Your objective:
Please copy the lines below word for word, starting with the first line and going on through the line with "The Duluth Fire", including that line.

+++ The input

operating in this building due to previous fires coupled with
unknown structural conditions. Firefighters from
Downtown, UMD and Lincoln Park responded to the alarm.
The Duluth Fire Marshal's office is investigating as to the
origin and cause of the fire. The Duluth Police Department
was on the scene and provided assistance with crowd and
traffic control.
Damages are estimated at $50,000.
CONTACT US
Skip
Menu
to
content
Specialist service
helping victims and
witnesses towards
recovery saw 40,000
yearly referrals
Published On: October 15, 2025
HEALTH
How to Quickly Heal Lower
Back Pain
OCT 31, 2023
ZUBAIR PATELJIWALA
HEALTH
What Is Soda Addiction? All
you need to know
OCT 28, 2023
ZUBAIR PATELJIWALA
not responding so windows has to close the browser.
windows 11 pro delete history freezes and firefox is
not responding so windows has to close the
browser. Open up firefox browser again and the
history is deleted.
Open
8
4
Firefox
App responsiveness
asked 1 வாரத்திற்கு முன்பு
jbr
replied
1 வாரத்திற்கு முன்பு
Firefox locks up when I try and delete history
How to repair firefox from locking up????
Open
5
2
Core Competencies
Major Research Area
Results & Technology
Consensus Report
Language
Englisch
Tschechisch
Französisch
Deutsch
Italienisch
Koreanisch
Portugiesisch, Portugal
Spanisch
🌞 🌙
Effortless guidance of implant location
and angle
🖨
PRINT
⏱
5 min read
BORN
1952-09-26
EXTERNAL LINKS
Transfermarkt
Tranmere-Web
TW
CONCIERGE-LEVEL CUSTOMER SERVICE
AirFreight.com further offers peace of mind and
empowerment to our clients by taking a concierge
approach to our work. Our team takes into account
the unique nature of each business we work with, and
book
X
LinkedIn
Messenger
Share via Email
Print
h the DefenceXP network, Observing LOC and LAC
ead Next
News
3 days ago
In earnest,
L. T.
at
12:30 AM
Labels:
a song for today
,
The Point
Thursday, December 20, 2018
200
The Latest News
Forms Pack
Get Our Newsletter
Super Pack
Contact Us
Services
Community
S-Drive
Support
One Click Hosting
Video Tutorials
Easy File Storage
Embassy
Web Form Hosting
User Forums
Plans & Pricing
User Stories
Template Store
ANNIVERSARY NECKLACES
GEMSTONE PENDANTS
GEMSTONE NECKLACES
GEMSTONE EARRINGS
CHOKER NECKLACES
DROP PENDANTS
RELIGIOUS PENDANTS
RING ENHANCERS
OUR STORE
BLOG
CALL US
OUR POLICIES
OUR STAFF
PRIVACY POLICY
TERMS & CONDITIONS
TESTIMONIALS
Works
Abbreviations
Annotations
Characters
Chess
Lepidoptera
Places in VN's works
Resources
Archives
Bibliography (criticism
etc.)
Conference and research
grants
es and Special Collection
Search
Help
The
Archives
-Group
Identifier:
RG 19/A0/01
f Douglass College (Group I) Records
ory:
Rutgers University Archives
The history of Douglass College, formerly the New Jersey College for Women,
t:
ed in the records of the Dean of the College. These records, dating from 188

++++++

Problem solution:
operating in this building due to previous fires coupled with
unknown structural conditions. Firefighters from
Downtown, UMD and Lincoln Park responded to the alarm.
The Duluth Fire Marshal's office is investigating as to the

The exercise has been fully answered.